Beyond the numbers, there are subtle ways gun violence has become normalized. This can be seen in the little white box installed in most rooms at Loyola designed to secure the door against a threat or in the 550 Stop the Bleed Kits Chicago installed in public buildings in 2022. It can be seen every time you enter a venue with a clear bag policy and walk into a business with a sticker on the door prohibiting firearms.
Whether we realize it or not, the threat of gun violence has permeated everything we interact with on a daily basis.
Gun violence at this scale isn’t normal. We aren’t being invaded by a foreign power, we aren’t involved in a civil war of some sort and, to the best of my knowledge, society hasn’t collapsed. This amount of violence in what is supposed to be an “exceptional” nation shouldn’t be normal at all. Yet it became an important part of my youth.
I distinctly remember when my schools strengthened security measures in light of this threat.
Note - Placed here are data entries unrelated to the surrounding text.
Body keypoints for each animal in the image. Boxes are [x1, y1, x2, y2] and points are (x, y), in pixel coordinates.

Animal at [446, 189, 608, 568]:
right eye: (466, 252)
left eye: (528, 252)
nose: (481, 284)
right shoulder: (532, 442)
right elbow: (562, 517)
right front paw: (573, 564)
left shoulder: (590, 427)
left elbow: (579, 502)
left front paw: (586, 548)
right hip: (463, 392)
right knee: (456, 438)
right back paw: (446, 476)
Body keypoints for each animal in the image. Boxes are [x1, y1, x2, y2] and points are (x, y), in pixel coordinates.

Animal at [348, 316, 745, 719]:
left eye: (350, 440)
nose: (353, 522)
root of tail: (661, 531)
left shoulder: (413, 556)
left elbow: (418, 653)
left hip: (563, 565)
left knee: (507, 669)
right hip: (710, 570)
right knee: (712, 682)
In the aftermath of the Sandy Hook shooting in 2013, the Catholic school I attended reduced the number of usable entrances to one and put a locked door between where classrooms were and the rest of the school. In high school, after the Parkland shooting in 2018, an armed guard was hired to protect the school in the event of an attack.
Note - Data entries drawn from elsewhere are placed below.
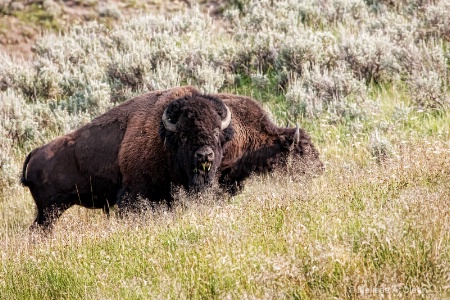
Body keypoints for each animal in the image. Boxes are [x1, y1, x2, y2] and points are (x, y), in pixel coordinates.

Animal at [21, 85, 324, 231]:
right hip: (49, 211)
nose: (320, 169)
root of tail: (35, 153)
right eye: (303, 150)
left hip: (50, 211)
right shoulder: (134, 196)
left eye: (216, 132)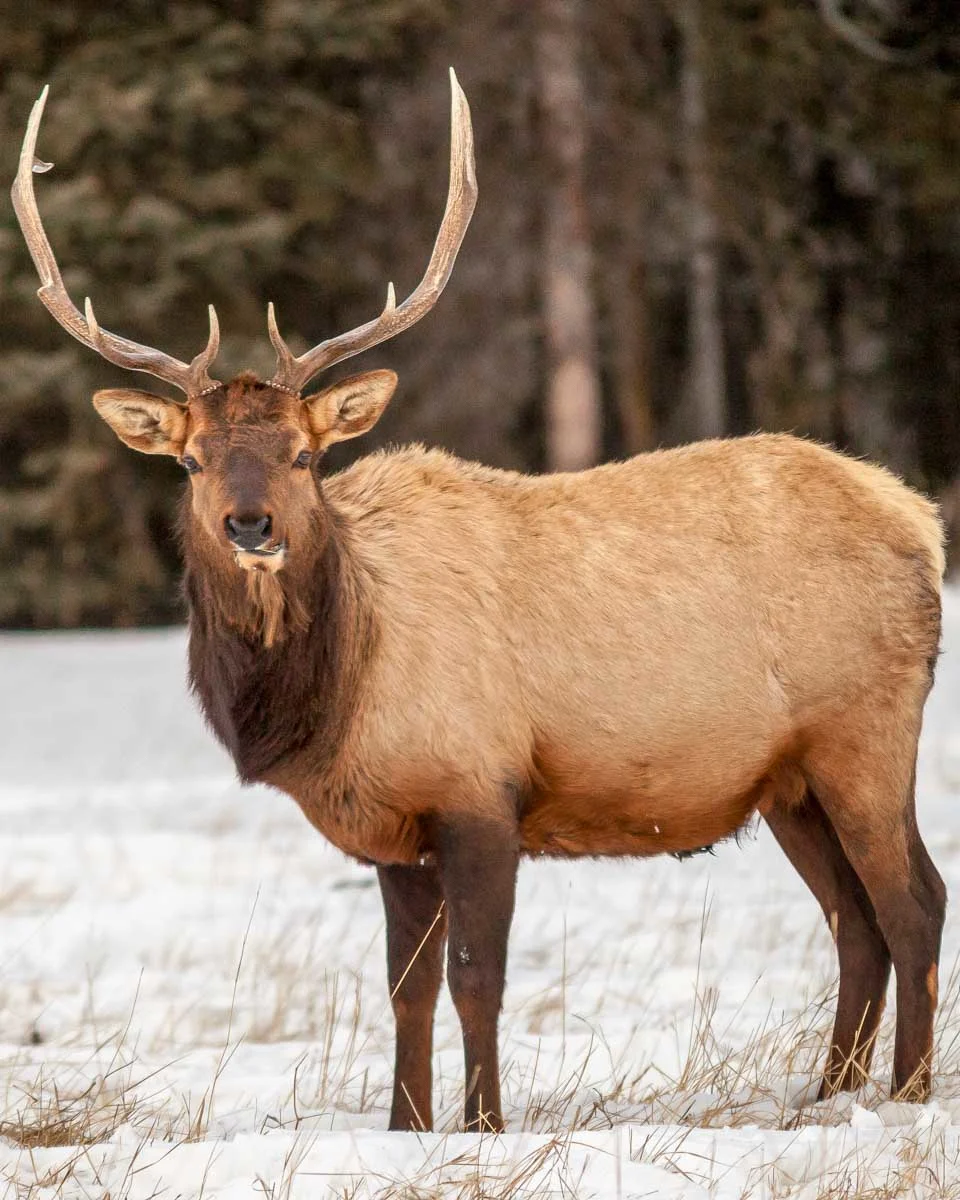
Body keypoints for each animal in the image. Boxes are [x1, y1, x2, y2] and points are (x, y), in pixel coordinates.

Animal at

It seems as though those who will have to respond to the act of violence are the only ones doing anything about it. The tactics employed by law enforcement, fire/EMS, educators and local community leaders are constantly evolving to try and save more lives when there’s a major shooting.
While these actions are heroic and deserve praise, there should be an equal amount of anger for the fact that more drastic actions haven’t been taken. Examining how other countries react to gun violence proves there are ways for things to get better.
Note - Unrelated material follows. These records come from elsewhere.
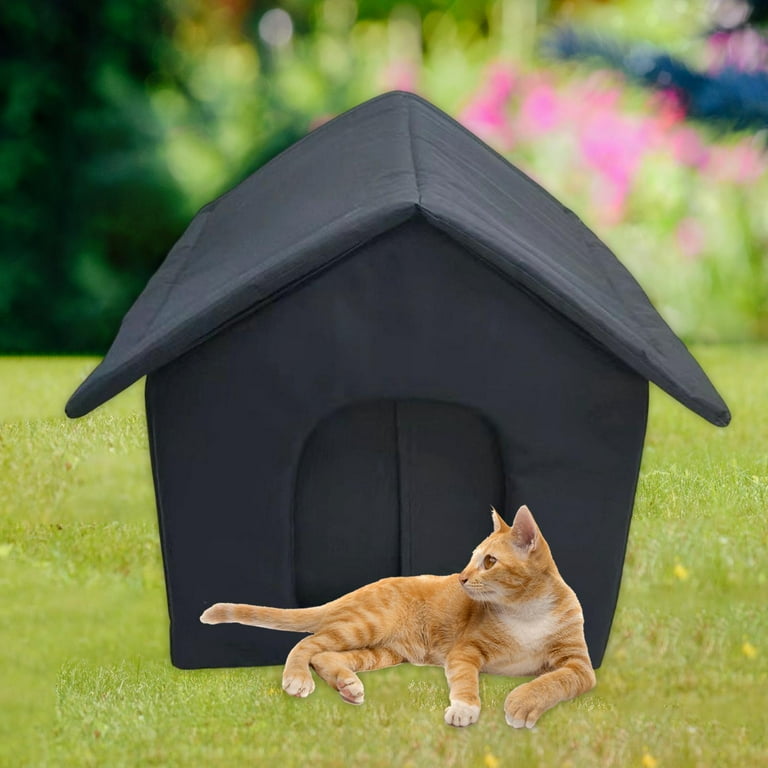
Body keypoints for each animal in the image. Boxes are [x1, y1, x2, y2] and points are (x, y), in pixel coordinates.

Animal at [200, 504, 592, 728]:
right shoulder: (464, 653)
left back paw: (347, 685)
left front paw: (524, 701)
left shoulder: (579, 666)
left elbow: (554, 680)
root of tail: (358, 591)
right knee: (306, 644)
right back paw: (297, 679)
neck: (525, 612)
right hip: (364, 625)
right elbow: (466, 682)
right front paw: (465, 709)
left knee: (325, 654)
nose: (462, 578)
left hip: (383, 651)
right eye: (471, 558)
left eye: (490, 561)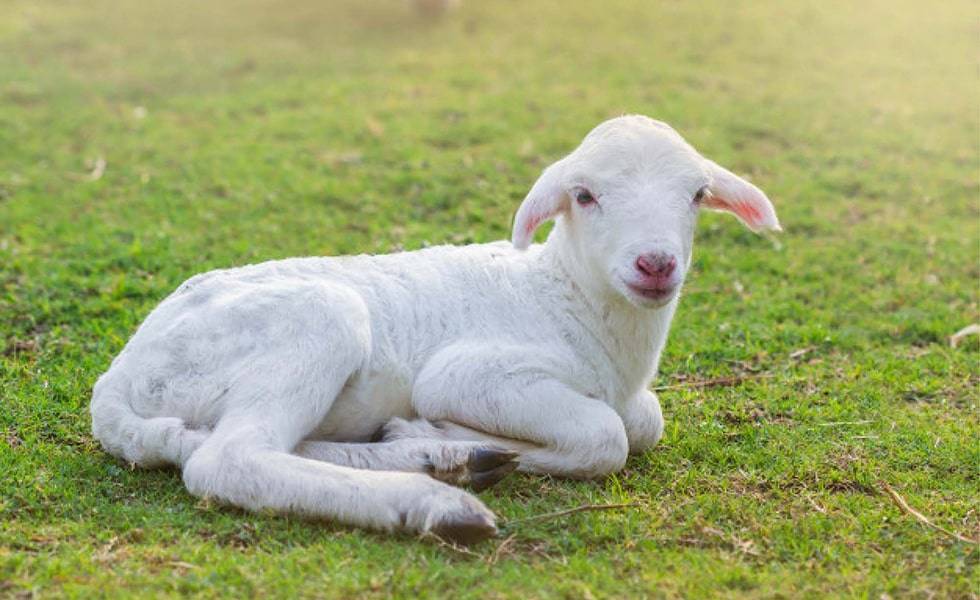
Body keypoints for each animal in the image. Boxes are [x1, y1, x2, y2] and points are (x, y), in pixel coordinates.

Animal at [90, 115, 780, 548]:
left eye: (697, 194)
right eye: (584, 196)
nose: (655, 264)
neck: (569, 300)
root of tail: (116, 382)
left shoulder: (633, 395)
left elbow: (645, 422)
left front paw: (445, 440)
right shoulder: (469, 375)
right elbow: (607, 435)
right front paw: (479, 439)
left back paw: (444, 458)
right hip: (317, 320)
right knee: (227, 460)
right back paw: (435, 503)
In the immediate aftermath of two mass shootings in Serbia which left 18 people dead, Serbian citizens willingly surrendered over 100,000 unregistered guns in 2023, according to Radio Free Europe/Radio Liberty. In New Zealand, 50,000 guns were collected in a buyback program initiated after 51 people were killed in a mass shooting at two mosques in 2019, according to the Associated Press.
I could go on seemingly forever about what other countries have done to stop gun violence, but those points have been said much more eloquently by others.
To go back to the initial impetus for this piece, why bother publishing anything in the first place?
Because I’m tired of this. I’m tired of feeling the same fear for my teacher mother as I did for my soldier father. I’m tired of seeing my fellow student newspapers have to publish heartbreaking editorials after someone opened fire on their campus. I’m tired of carrying a tourniquet in my camera bag when I cover protests because I’ve been taught you have to assume everyone is armed.
I could propose specific policies about how to fix this problem but I’ve lost the energy to even try. Nothing changed after Vegas, Parkland, Pulse, Sandy Hook, Uvalde, Virginia Tech, Michigan State or any of the others. If the list of people killed and places forever associated with gun violence hasn’t led to serious action yet, then nothing will.
Still, despite knowing there’s no way this could change, I just want to scream that this is not normal.